Quick & Dirty python: Converting a text file to audio (.wav)

This is a bit of a tangent but for some crazy reason, I wanted to convert some text to audio so I could listen to it while I drive. A quick Google search left me without any freeware that could handle the 53 page document–there are some cool websites that do text to mp3 like vozme and YAKiToMe! but they didn’t convert the whole document. I then found pyTTS, a python package that serves as a wrapper to the Microsoft Speech API (SAPI) , which has been in version 5 since 2000. But I didn’t easily find a version of pyTTS for python 2.6. So I decided to see if I could roll my own.

As it turns out, getting python to talk using SAPI is relatively easy. Reading a plain text file can be done in a few lines.

from comtypes.client import CreateObject

infile = "c:/temp/text.txt"

engine = CreateObject("SAPI.SpVoice")

f = open(infile, 'r')
theText = f.read()


And it wasn’t that much more to have it write out a .wav file:

from comtypes.client import CreateObject

engine = CreateObject("SAPI.SpVoice")
stream = CreateObject("SAPI.SpFileStream")

infile = "c:/temp/text.txt"
outfile = "c:/temp/text4.wav"
stream.Open(outfile, SpeechLib.SSFMCreateForWrite)
engine.AudioOutputStream = stream

f = open(infile, 'r')
theText = f.read()



And with that chunk of code, I was able to convert my 54 page document into a 4 hour long .wav file (over 600 MB) that I used another software package to convert to .mp3 (200 MB). The voice is a bit robotic but not too bad, I just hope the content that I converted (a database specification standard) doesn’t put me to sleep while I drive.


3 thoughts on “Quick & Dirty python: Converting a text file to audio (.wav)

  1. Hello!

    My MBA group and I have started a blog on GIS and its various applications in business.

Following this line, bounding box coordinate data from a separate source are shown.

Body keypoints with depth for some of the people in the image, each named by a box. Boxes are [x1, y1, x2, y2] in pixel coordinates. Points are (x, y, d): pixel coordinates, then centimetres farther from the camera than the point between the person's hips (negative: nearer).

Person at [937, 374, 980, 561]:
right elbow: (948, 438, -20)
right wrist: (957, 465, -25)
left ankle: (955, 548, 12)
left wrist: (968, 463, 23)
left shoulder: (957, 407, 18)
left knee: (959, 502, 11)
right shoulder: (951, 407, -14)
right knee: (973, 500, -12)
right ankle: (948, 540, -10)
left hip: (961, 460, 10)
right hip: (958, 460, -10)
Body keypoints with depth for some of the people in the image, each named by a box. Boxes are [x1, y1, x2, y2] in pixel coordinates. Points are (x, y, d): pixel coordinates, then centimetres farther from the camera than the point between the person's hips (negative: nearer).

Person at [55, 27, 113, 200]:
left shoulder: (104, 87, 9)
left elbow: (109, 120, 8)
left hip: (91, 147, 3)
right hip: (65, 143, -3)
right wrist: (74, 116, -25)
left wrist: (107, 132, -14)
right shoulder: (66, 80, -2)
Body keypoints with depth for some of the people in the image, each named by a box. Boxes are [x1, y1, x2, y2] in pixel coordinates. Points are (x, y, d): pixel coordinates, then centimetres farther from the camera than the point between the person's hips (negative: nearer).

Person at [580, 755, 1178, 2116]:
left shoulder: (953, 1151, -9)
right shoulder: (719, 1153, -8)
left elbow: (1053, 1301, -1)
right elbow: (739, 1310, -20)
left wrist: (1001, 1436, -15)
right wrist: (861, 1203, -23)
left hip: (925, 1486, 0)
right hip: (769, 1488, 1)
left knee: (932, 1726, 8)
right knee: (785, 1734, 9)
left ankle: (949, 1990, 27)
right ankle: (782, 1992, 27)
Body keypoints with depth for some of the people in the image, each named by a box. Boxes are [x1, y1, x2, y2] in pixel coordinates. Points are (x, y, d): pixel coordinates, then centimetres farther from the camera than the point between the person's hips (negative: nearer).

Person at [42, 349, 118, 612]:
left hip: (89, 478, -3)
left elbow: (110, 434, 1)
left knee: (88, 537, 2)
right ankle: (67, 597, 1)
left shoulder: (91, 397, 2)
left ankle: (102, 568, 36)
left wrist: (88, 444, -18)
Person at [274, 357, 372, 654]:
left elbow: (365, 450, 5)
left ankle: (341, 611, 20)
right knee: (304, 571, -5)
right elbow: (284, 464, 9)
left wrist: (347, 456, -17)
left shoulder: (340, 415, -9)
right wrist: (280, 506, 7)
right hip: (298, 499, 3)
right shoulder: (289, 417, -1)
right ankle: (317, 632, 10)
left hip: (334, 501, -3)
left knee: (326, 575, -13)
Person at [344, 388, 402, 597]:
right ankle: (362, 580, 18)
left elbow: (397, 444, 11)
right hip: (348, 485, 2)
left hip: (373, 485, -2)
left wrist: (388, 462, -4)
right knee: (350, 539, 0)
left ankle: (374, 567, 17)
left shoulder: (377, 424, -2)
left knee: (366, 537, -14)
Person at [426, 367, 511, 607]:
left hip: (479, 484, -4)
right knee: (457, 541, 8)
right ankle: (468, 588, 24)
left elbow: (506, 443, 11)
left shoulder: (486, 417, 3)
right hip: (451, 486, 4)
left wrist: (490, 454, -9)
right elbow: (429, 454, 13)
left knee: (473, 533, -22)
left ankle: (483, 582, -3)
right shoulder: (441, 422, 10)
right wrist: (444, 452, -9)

While we aren’t as technically focused as you are on some GIS aspects, we have really enjoyed getting to see just how much GIS has helped with!

    Please give our blog a look – let us know what you think!




  2. Copying and pasting your above code almost worked for me. I also needed the line below in order to make it run. Very handy in some testing of converting the result of intersected features into an audio description of that area… Thanks

    from comtypes.gen import SpeechLib

    • Thanks for the info, Timdine. I wonder if that is an OS thing since I just doubled-checked and I didn’t need to make any modifications (I’m on a Win 7 machine).